===== Records shown =====

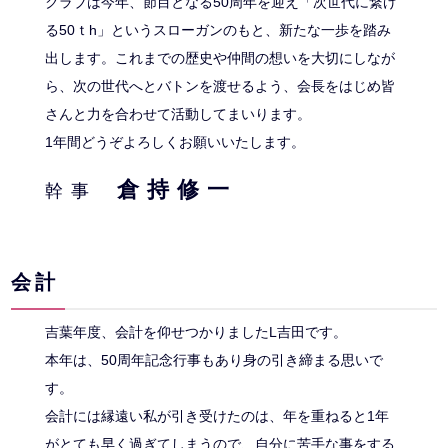
クラブは今年、節目となる50周年を迎え「次世代に繋げ
る50ｔh」というスローガンのもと、新たな一歩を踏み
出します。これまでの歴史や仲間の想いを大切にしなが
ら、次の世代へとバトンを渡せるよう、会長をはじめ皆
さんと力を合わせて活動してまいります。
1年間どうぞよろしくお願いいたします。
倉持修一
幹事
会計
吉葉年度、会計を仰せつかりましたL吉田です。
本年は、50周年記念行事もあり身の引き締まる思いで
す。
会計には縁遠い私が引き受けたのは、年を重ねると1年
がとても早く過ぎてしまうので、自分に苦手な事をする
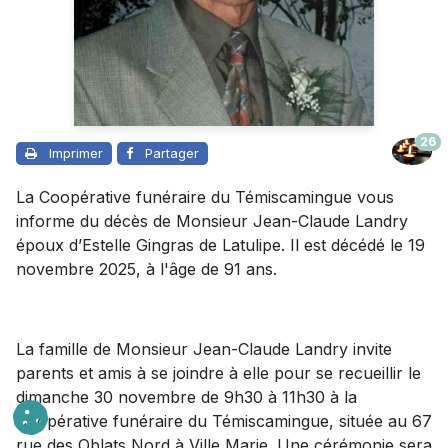
26
Imprimer
Partager
La Coopérative funéraire du Témiscamingue vous
informe du décès de Monsieur Jean-Claude Landry
époux d’Estelle Gingras de Latulipe. Il est décédé le 19
novembre 2025, à l'âge de 91 ans.
La famille de Monsieur Jean-Claude Landry invite
parents et amis à se joindre à elle pour se recueillir le
dimanche 30 novembre de 9h30 à 11h30 à la
Coopérative funéraire du Témiscamingue, située au 67
rue des Oblats Nord à Ville Marie. Une cérémonie sera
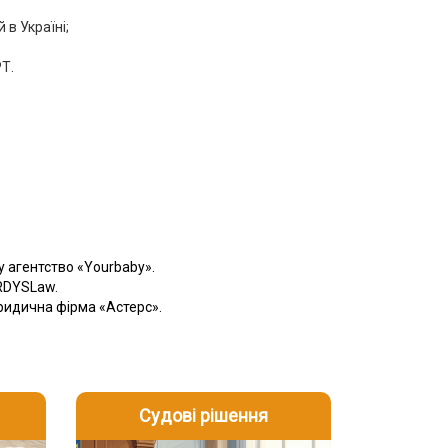
 в Україні;
Т.
 агентство «Yourbaby».
RDYSLaw.
Юридична фірма «Астерс».
Судові рішення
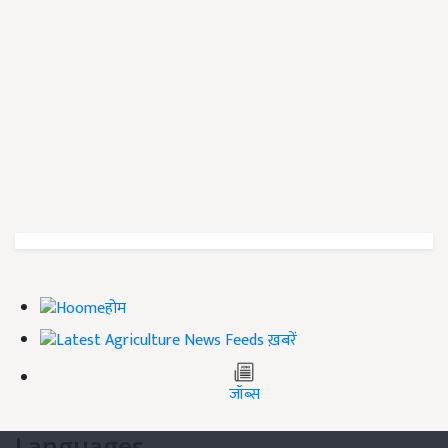
होम
ख़बरें
जॉब्स
Languages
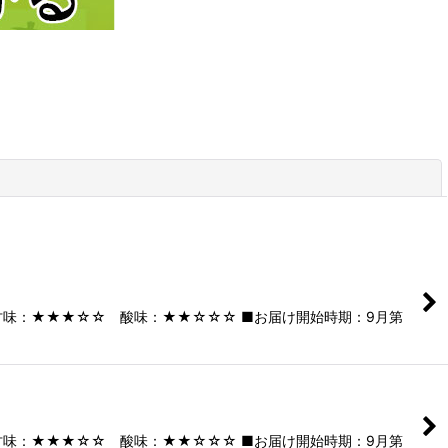
閉じる
甘味：★★★☆☆ 酸味：★★☆☆☆ ■お届け開始時期：9月第
甘味：★★★☆☆ 酸味：★★☆☆☆ ■お届け開始時期：9月第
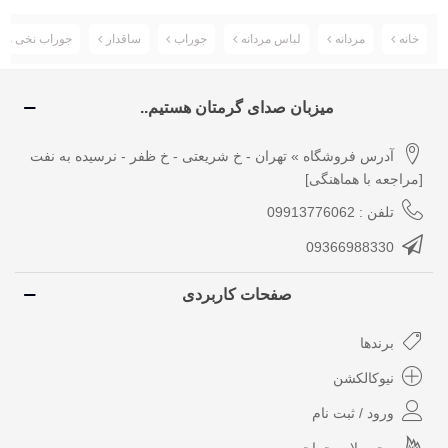
خانه
مردانه
لباس مردانه
جوراب
ساقدار
جوراب نخی مردانه ک
میزبان صدای گرمتان هستیم..
آدرس فروشگاه » تهران - خ شریعتی - خ ظفر - نرسیده به نفت
[مراجعه با هماهنگی]
تلفن : 09913776062
09366988330
صفحات کاربردی
برندها
نیوکالکشن
ورود / ثبت نام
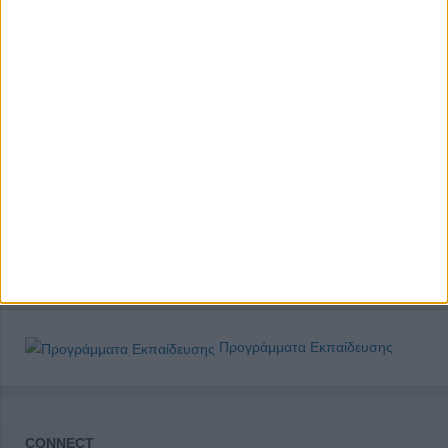
Προγράμματα Εκπαίδευσης
CONNECT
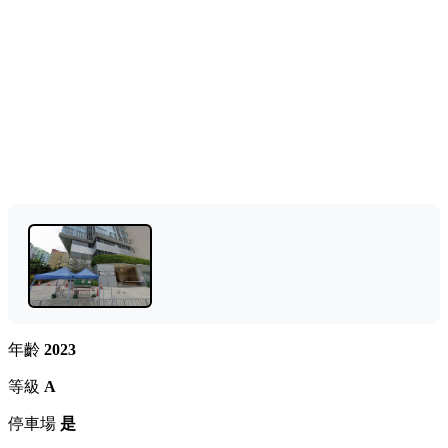
年齡
2023
等級
A
停車場
是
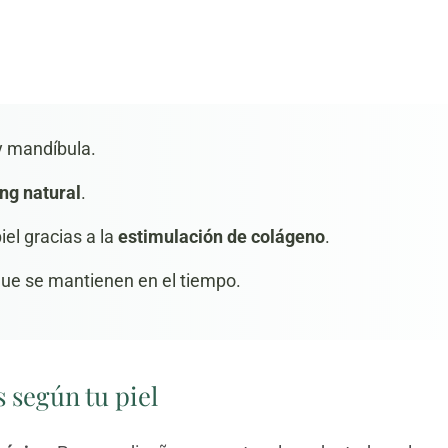
y mandíbula.
ing natural
.
iel gracias a la
estimulación de colágeno
.
que se mantienen en el tiempo.
 según tu piel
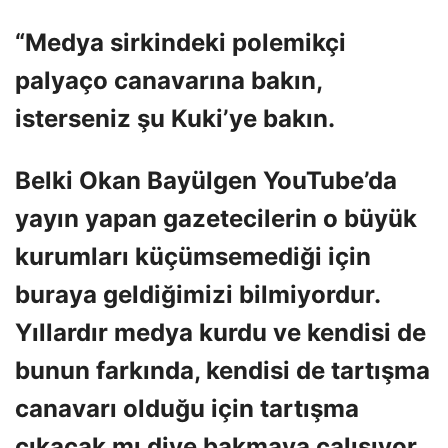
“Medya sirkindeki polemikçi
palyaço canavarına bakın,
isterseniz şu Kuki’ye bakın.
Belki Okan Bayülgen YouTube’da
yayın yapan gazetecilerin o büyük
kurumları küçümsemediği için
buraya geldiğimizi bilmiyordur.
Yıllardır medya kurdu ve kendisi de
bunun farkında, kendisi de tartışma
canavarı olduğu için tartışma
çıkacak mı diye bakmaya çalışıyor.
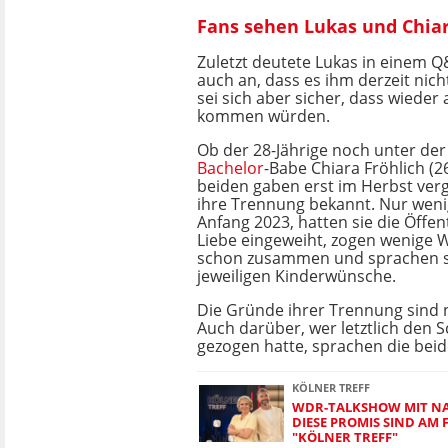
Fans sehen Lukas und Chiar
Zuletzt deutete Lukas in einem Q
auch an, dass es ihm derzeit nicht
sei sich aber sicher, dass wieder
kommen würden.
Ob der 28-Jährige noch unter de
Bachelor
-Babe Chiara Fröhlich (26
beiden gaben erst im Herbst ver
ihre Trennung bekannt. Nur weni
Anfang 2023, hatten sie die Öffent
Liebe eingeweiht, zogen wenige 
schon zusammen und sprachen s
jeweiligen Kinderwünsche.
Die Gründe ihrer Trennung sind 
Auch darüber, wer letztlich den S
gezogen hatte, sprachen die beid
KÖLNER TREFF
WDR-TALKSHOW MIT N
DIESE PROMIS SIND AM
"KÖLNER TREFF"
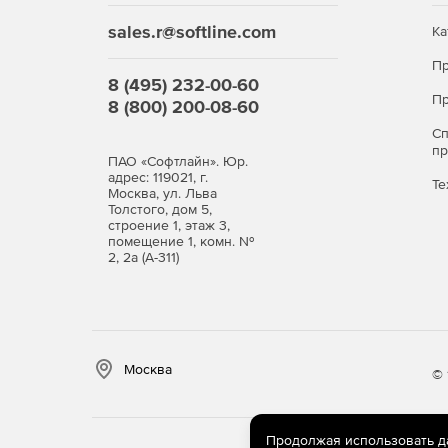
sales.r@softline.com
Ка
Пр
8 (495) 232-00-60
Пр
8 (800) 200-08-60
С
п
ПАО «Софтлайн». Юр.
адрес: 119021, г.
Те
Москва, ул. Льва
Толстого, дом 5,
строение 1, этаж 3,
помещение 1, комн. №
2, 2а (А-311)
Москва
© 
Продолжая использовать дан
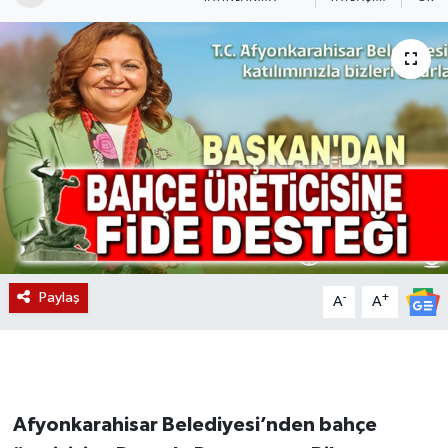
Magazin
Etkinlikler
Paylaş
-
+
A
A
Afyonkarahisar Belediyesi’nden bahçe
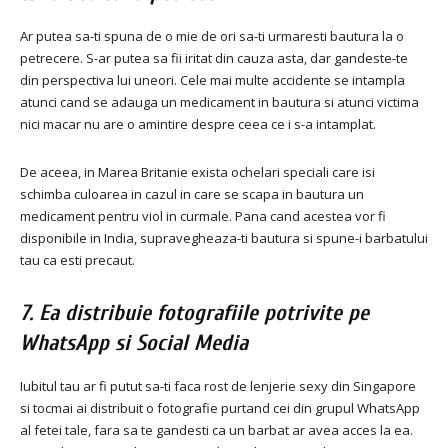
Ar putea sa-ti spuna de o mie de ori sa-ti urmaresti bautura la o
petrecere.
S-ar putea sa fii iritat din cauza asta, dar gandeste-te
din perspectiva lui uneori.
Cele mai multe accidente se intampla
atunci cand se adauga un medicament in bautura si atunci victima
nici macar nu are o amintire despre ceea ce i s-a intamplat.
De aceea, in Marea Britanie exista ochelari speciali care isi
schimba culoarea in cazul in care se scapa in bautura un
medicament pentru viol in curmale.
Pana cand acestea vor fi
disponibile in India, supravegheaza-ti bautura si spune-i barbatului
tau ca esti precaut.
7. Ea distribuie fotografiile potrivite pe
WhatsApp si Social Media
Iubitul tau ar fi putut sa-ti faca rost de lenjerie sexy din Singapore
si tocmai ai distribuit o fotografie purtand cei din grupul WhatsApp
al fetei tale, fara sa te gandesti ca un barbat ar avea acces la ea.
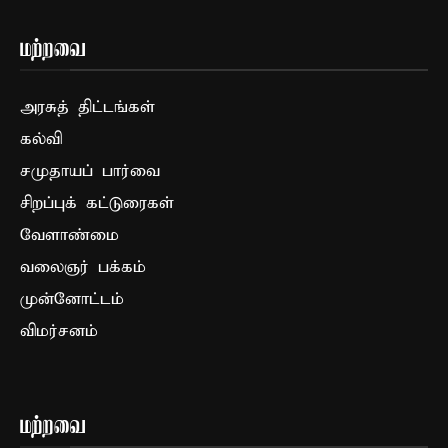
மற்றவை
அரசுத் திட்டங்கள்
கல்வி
சமுதாயப் பார்வை
சிறப்புக் கட்டுரைகள்
வேளாண்மை
வலைஞர் பக்கம்
முன்னோட்டம்
விமர்சனம்
மற்றவை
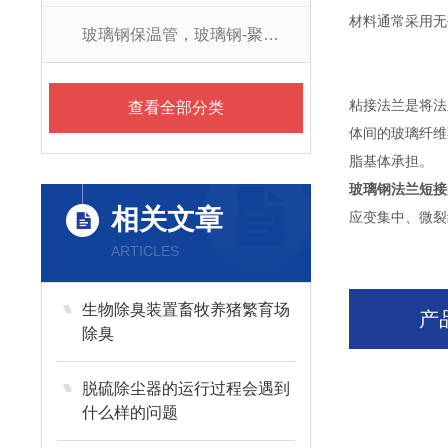
材料通常采用无
玻璃钢保温管，玻璃钢-聚氨酯防腐保温管
粘接法兰是将法
查看全部分类
体间的玻璃纤维
脂基体承担。
玻璃钢法兰短接
相关文章
应变集中、微裂
ARTICLES
生物除臭装置畜牧养猪繁育场
产
除臭
脱硫除尘器的运行过程会遇到
什么样的问题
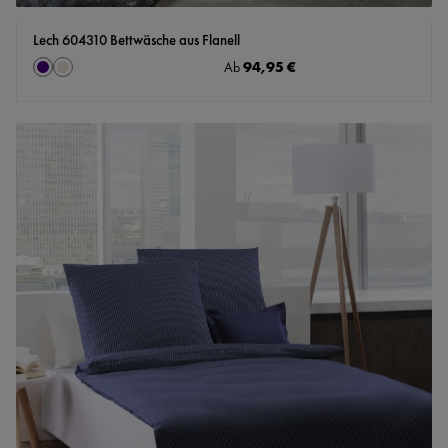
Lech 604310 Bettwäsche aus Flanell
auswählen
Regulärer Preis:
94,95 €
Farbe
Ab
Indigo
taupe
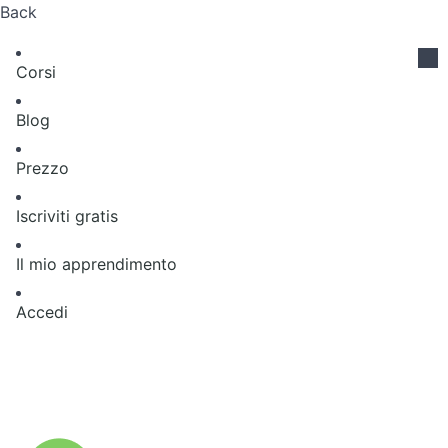
Back
Corsi
Blog
Prezzo
Iscriviti gratis
Il mio apprendimento
Accedi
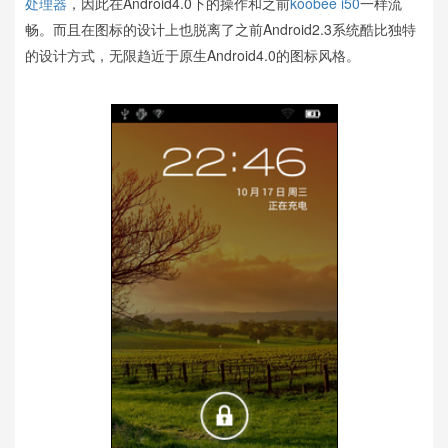
处理器
，因此在Android4.0下的操作和之前
koobee i50
一样流
畅。而且在图标的设计上也脱离了之前Android2.3系统酷比独特
的设计方式，无限趋近于原生Android4.0的图标风格。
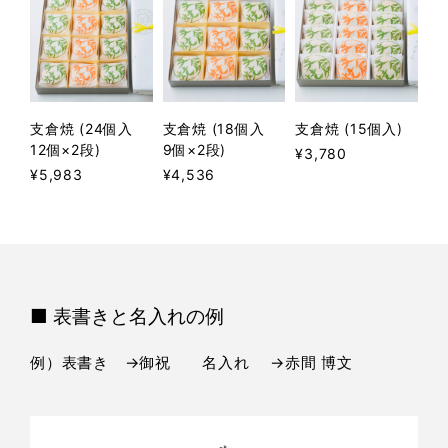
支倉焼 (24個入
支倉焼 (18個入
支倉焼 (15個入)
12個×2段)
9個×2段)
¥3,780
¥5,983
¥4,536
■ 表書きと名入れの例
例）表書き →御祝 名入れ →赤間 博文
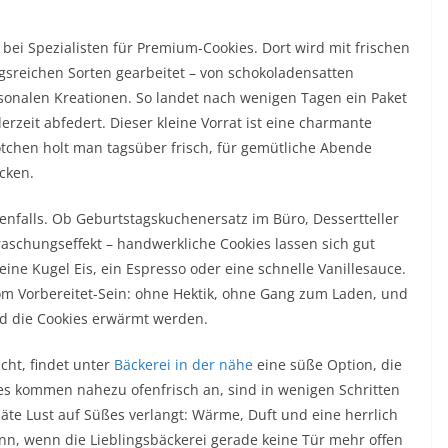
 bei Spezialisten für Premium-Cookies. Dort wird mit frischen
sreichen Sorten gearbeitet – von schokoladensatten
isonalen Kreationen. So landet nach wenigen Tagen ein Paket
zeit abfedert. Dieser kleine Vorrat ist eine charmante
ötchen holt man tagsüber frisch, für gemütliche Abende
cken.
enfalls. Ob Geburtstagskuchenersatz im Büro, Dessertteller
chungseffekt – handwerkliche Cookies lassen sich gut
ine Kugel Eis, ein Espresso oder eine schnelle Vanillesauce.
vom Vorbereitet-Sein: ohne Hektik, ohne Gang zum Laden, und
ld die Cookies erwärmt werden.
cht, findet unter
Bäckerei in der nähe
eine süße Option, die
ies kommen nahezu ofenfrisch an, sind in wenigen Schritten
äte Lust auf Süßes verlangt: Wärme, Duft und eine herrlich
nn, wenn die Lieblingsbäckerei gerade keine Tür mehr offen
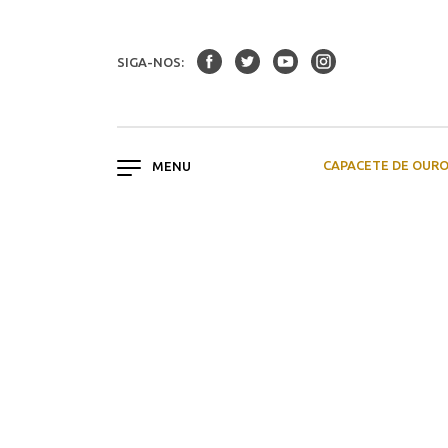
SIGA-NOS:
CAPACETE DE OUR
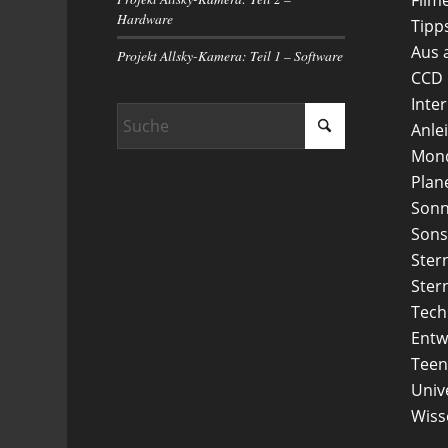
Hardware
Tipp
Aus 
Projekt Allsky-Kamera: Teil 1 – Software
CCD
Inte
Anle
Mon
Plan
Son
Sons
Ster
Ster
Tech
Entw
Teen
Uni
Wiss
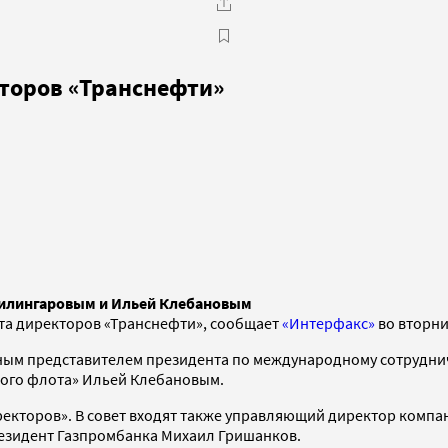
кторов «Транснефти»
Чилингаровым и Ильей Клебановым
та директоров «Транснефти», сообщает
«Интерфакс»
во вторни
льным представителем президента по международному сотрудни
ого флота» Ильей Клебановым.
ректоров». В совет входят также управляющий директор компа
резидент Газпромбанка Михаил Гришанков.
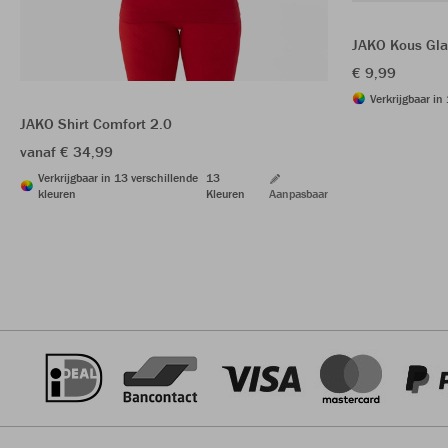
JAKO Kous Gla
€ 9,99
Verkrijgbaar in
JAKO Shirt Comfort 2.0
vanaf € 34,99
Verkrijgbaar in 13 verschillende
13
kleuren
Kleuren
Aanpasbaar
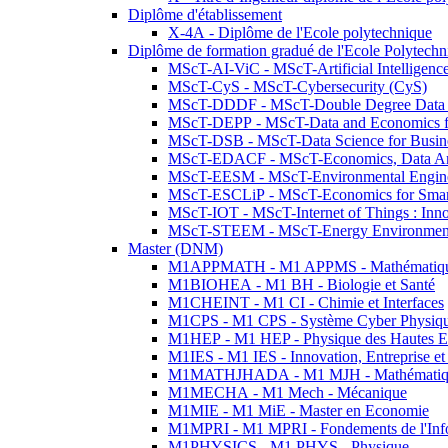
Diplôme d'établissement
X-4A - Diplôme de l'Ecole polytechnique
Diplôme de formation gradué de l'Ecole Polytec
MScT-AI-ViC - MScT-Artificial Intelligen
MScT-CyS - MScT-Cybersecurity (CyS)
MScT-DDDF - MScT-Double Degree Data 
MScT-DEPP - MScT-Data and Economics fo
MScT-DSB - MScT-Data Science for Busin
MScT-EDACF - MScT-Economics, Data Anal
MScT-EESM - MScT-Environmental Enginee
MScT-ESCLiP - MScT-Economics for Smart 
MScT-IOT - MScT-Internet of Things : Inn
MScT-STEEM - MScT-Energy Environment 
Master (DNM)
M1APPMATH - M1 APPMS - Mathématiques A
M1BIOHEA - M1 BH - Biologie et Santé
M1CHEINT - M1 CI - Chimie et Interfaces
M1CPS - M1 CPS - Système Cyber Physiq
M1HEP - M1 HEP - Physique des Hautes E
M1IES - M1 IES - Innovation, Entreprise et
M1MATHJHADA - M1 MJH - Mathématiqu
M1MECHA - M1 Mech - Mécanique
M1MIE - M1 MiE - Master en Economie
M1MPRI - M1 MPRI - Fondements de l'Inf
M1PHYSICS - M1 PHYS - Physique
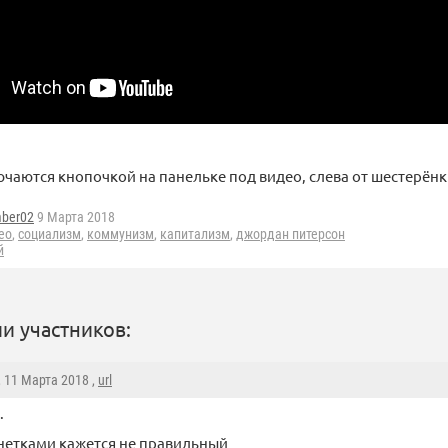
чаются кнопочкой на панельке под видео, слева от шестерёнк
ber02
9 Марта 2018
ео
,
социализм
,
коммунизм
,
капитализм
,
джордан питерсон
й
и участников:
, 11 Марта 2018 ,
url
.
нетками кажется не правильный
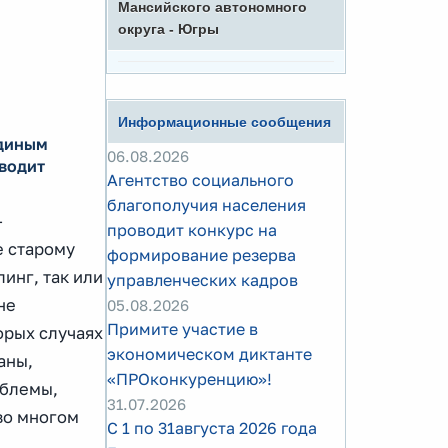
Мансийского автономного
округа - Югры
Информационные сообщения
единым
06.08.2026
водит
Агентство социального
благополучия населения
–
проводит конкурс на
е старому
формирование резерва
инг, так или
управленческих кадров
не
05.08.2026
Примите участие в
орых случаях
экономическом диктанте
аны,
«ПРОконкуренцию»!
облемы,
31.07.2026
во многом
С 1 по 31августа 2026 года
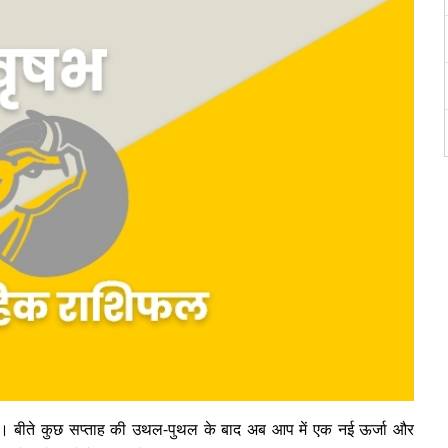
गे। बीते कुछ सप्ताह की उथल-पुथल के बाद अब आप में एक नई ऊर्जा और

=====

**The task:**
For each line of the material that includes the word "MScT", make a copy.

**Exercise response:**
MScT-AI-ViC - MScT-Artificial Intelligen
MScT-CyS - MScT-Cybersecurity (CyS)
MScT-DDDF - MScT-Double Degree Data 
MScT-DEPP - MScT-Data and Economics fo
MScT-DSB - MScT-Data Science for Busin
MScT-EDACF - MScT-Economics, Data Anal
MScT-EESM - MScT-Environmental Enginee
MScT-ESCLiP - MScT-Economics for Smart 
MScT-IOT - MScT-Internet of Things : Inn
MScT-STEEM - MScT-Energy Environment 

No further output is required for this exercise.